Moqtada al-Sadr's militiamen battled troops in four Iraqi cities on Tuesday, including the capital, as the hardline Shiite cleric threatened a countrywide campaign of civil revolt.
Heavy clashes broke out between Sadr's Mahdi Army fighters in the southern oil city of Basra, killing at least seven people and wounding 48, and in Kut and Hilla, both south of Baghdad, officials said.
As evening fell, Mahdi Army fighters fought with Iraqi and US forces in their Sadr City bastion in eastern Baghdad for the first time since last October, a security official and witnesses told AFP.
Troops had surrounded the sprawling impoverished neighbourhood of two million people and armed Shiite fighters were roaming the streets, a witness said.
The fighting, which severely strains a ceasefire declared by Sadr in late August and renewed last month, prompted the cleric to issue a stern warning that he would launch protests and a nationwide strike if attacks against his movement and "poor people" are not halted.
"We demand that religious and political leaders intervene to stop the attacks on poor people. We call on all Iraqis to launch protests across all the provinces.
"If the government does not respect these demands, the second step will be general civil disobedience in Baghdad and the Iraqi provinces," Sadr said in a statement read by his representative Hazam al-Aaraji in the holy city of Najaf.
Liqa al-Yassin, an MP from the Sadr bloc, told AFP that the Sadrists would boycott parliamentary proceedings "until the government agrees to our demands."

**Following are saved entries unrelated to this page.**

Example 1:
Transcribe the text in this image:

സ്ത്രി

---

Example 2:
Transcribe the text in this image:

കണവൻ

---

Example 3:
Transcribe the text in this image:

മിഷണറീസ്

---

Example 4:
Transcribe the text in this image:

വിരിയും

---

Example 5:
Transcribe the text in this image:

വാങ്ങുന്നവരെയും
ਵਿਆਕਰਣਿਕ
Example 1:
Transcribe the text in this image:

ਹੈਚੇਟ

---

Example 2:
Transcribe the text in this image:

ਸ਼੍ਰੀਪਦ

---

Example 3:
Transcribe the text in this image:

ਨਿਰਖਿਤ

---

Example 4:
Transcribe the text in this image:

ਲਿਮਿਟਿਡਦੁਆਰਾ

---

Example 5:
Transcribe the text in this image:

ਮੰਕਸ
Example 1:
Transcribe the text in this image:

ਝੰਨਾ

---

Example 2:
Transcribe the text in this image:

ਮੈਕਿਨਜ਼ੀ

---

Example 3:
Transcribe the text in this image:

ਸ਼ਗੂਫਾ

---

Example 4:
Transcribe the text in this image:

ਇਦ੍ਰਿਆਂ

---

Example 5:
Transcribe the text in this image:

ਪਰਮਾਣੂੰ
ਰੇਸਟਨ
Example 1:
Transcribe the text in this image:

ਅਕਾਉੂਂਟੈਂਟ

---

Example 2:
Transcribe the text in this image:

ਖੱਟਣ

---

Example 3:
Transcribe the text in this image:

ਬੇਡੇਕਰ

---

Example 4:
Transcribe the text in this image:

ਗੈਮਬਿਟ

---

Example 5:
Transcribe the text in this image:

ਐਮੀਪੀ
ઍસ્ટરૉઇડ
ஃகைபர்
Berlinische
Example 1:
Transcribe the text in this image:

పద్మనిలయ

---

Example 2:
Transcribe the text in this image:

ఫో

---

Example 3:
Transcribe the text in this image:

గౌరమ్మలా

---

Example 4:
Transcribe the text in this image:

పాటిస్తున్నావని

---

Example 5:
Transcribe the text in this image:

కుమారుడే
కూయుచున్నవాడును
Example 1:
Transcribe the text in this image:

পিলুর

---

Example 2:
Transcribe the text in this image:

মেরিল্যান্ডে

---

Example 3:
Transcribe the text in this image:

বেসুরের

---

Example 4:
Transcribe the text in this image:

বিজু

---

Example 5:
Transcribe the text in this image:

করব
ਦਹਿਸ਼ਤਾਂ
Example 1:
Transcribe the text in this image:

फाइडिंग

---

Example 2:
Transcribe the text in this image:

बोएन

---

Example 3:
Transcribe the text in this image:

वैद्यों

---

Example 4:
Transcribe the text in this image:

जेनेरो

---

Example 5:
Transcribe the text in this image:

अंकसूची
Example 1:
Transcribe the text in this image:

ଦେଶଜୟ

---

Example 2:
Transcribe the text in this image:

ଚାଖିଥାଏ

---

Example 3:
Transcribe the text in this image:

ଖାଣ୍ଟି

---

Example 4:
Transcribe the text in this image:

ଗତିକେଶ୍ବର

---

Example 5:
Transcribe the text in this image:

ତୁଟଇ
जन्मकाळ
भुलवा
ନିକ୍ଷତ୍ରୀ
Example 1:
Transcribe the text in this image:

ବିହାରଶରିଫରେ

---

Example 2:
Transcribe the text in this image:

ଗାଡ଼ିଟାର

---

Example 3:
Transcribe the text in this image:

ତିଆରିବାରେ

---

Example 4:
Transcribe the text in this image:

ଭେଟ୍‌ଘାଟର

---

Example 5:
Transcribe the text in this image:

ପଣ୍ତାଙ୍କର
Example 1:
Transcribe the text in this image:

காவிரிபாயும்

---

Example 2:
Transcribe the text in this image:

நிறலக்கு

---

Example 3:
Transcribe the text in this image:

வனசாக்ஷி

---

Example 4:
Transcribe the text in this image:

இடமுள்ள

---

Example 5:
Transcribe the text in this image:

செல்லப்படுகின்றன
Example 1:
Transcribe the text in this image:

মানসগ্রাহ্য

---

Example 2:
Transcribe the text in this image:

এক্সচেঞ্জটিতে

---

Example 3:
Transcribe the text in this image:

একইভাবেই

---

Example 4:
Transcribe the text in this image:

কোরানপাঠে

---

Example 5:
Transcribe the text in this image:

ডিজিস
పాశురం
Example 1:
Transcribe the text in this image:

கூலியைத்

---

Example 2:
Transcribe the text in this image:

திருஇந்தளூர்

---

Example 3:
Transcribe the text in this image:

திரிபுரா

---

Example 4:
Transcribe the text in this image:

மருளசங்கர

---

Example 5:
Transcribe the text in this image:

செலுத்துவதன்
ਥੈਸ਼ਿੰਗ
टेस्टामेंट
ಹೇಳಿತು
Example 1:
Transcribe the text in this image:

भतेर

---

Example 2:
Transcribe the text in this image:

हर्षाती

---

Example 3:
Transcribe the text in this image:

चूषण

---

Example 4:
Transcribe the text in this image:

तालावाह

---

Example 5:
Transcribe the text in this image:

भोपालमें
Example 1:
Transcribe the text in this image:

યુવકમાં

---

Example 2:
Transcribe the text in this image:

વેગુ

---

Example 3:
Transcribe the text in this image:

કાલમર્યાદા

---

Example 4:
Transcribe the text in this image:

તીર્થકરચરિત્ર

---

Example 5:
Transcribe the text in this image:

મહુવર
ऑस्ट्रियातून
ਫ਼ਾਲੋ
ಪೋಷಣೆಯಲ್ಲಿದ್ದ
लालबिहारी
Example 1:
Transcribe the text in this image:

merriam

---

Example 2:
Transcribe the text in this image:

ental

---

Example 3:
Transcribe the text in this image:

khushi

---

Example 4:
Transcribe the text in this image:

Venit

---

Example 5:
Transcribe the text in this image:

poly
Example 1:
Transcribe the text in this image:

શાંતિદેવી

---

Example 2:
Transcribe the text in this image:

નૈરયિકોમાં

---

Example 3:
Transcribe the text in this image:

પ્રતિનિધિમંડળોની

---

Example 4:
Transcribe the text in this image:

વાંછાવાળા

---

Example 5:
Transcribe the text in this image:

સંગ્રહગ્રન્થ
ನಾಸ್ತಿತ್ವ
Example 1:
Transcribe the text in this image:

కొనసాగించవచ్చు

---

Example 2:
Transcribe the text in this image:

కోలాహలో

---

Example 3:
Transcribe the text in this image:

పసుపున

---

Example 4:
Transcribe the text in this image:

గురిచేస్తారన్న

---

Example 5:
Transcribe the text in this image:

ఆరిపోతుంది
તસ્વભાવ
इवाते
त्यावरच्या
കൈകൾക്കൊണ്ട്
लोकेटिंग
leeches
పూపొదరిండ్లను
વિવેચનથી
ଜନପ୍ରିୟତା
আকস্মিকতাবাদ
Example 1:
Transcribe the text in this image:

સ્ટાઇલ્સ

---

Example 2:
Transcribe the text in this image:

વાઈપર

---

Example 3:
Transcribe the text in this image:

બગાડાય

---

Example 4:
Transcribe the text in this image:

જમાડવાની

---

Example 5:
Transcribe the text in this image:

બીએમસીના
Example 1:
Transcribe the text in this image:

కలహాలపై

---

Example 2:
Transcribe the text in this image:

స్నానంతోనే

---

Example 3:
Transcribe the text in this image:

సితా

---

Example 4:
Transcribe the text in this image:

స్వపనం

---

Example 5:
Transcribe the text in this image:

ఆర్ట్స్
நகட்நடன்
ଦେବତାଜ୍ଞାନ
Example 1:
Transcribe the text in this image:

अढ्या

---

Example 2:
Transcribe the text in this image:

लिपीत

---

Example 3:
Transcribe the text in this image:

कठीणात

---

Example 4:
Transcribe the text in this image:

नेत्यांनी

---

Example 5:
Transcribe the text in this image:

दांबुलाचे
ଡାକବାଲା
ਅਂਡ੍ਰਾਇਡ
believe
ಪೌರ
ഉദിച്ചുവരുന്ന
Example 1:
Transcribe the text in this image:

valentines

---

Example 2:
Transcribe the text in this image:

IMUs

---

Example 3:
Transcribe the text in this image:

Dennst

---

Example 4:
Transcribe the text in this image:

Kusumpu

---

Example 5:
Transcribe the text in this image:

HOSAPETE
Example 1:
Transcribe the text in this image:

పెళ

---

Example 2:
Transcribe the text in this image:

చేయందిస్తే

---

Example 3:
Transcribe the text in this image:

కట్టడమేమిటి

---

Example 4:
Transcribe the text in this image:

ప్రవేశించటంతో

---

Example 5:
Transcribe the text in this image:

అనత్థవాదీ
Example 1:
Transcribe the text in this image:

"We are also starting a signature campaign to express no confidence in (Prime Minister) Nuri al-Maliki's government," he said.
Fighting raged from early morning in areas of Basra controlled by the Mahdi Army as troops and police launched a major crackdown on armed groups in the oil hub, considered the nerve centre of Iraq's national economy.
At least seven people were killed and 48 wounded, among them dozens of members of the Iraqi security forces, according to police and medics.
An AFP correspondent said fighting in Basra died away late afternoon and the streets were empty even of security force vehicles.
Clashes raged sporadically in Kut as militants fought Iraqi and US forces but there were no immediate reports of casualties. At least two people died in the Hilla clashes, security officials said.
In August, Sadr ordered a ceasefire following bloody fighting in the shrine city of Karbala blamed on his fighters, which were involved in two rebellions against US forces in 2004.
While Iraqi and US officials say most members of the militia have heeded the order, a number of what the US military terms "rogue elements" continue to attack American forces with mortars, rockets and roadside bombs.
Despite the ceasefire, Mahdi Army members are being subject to raids by the "occupiers" and Iraqi forces which are "destroying Iraqi houses," Sadr's statement said.
"Iraqis in general and Mahdi members in particular are paying the price."
British military officials said Prime Minister Nuri al-Maliki was in Basra to personally oversee the major security force sweep in Iraq's second largest city, but that British troops were not taking part.
An AFP correspondent said fighting involving mortars, machine guns and assault weapons erupted soon after the security forces entered the Al-Tamiyah neighbourhood, a bastion of Sadr's Mahdi Army militia, at around 5:00 am (0200 GMT). The fighting quickly spread to five other Mahdi Army neighbourhoods.
Television pictures showed Iraqi troops running through the streets firing weapons and taking cover as ambulances raced past. Thick palls of smoke were seen rising above the city skyline.
In the wake of the fighting police also imposed curfews in five central-southern Shiite cities -- Kut, Samawa, Nasiriyah, Hilla and Diwaniyah -- as well as in Sadr City.
Basra province was handed over to Iraqi control by British forces in mid-December.
It has since become the theatre of a bitter turf war between the Mahdi Army, the Badr organisation allied to the Supreme Iraqi Islamic Council (SIIC) of powerful politician Abdel Aziz al-Hakim, and the smaller Shiite party, Fadhila, ahead of provincial elections in October.
After touring Basra on Monday, Maliki vowed his government would restore order, saying the city was experiencing a "brutal campaign" by internal and external groups targeting "innocent men and women."
"The federal Iraqi government... will restore security, stability and enforce law in this city."